Authors: Vlad Babkin, Nate Warfield

2023-05-11

The global IT supply chain is under a heavy spotlight, amidst covid-impacted production shortages, work-from-home policies, geopolitical tensions, and an overall re-balkanization of technology design and production. The 2020 SolarWinds attacks brought the real-world risk of a supply chain attack to the forefront. More commonly overlooked, however, is the risk posed by enterprise devices and the firmware which controls them.
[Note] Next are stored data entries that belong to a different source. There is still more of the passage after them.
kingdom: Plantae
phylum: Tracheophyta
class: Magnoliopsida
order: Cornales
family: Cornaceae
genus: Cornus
These systems exist in highly privileged areas of the computing industry, and due to both their mission criticality and difficulty in patching are mostly forgotten - but not to attackers. We'll reveal new research which began with a ransomware group and ended with a significant coordinated disclosure effort to remediate vulnerabilities discovered at the top of the firmware supply chain. The vulnerabilities we found are in an industry-standard management API, easily exploitable but well-hidden, and it took a data exposure before they were discovered. The access afforded by the exploitation of these flaws can provide an attacker with permanent administrative access to millions of servers worldwide. We will discuss how low-level attacks, once relegated only to nation-states, are being added to the arsenal of cybercriminals and ransomware groups. The talk will also highlight the challenges posed to organizations in assessing their firmware risk and the importance of accountability for the modern technology supply chain.Please note that this will be a remote (virtual) presentation.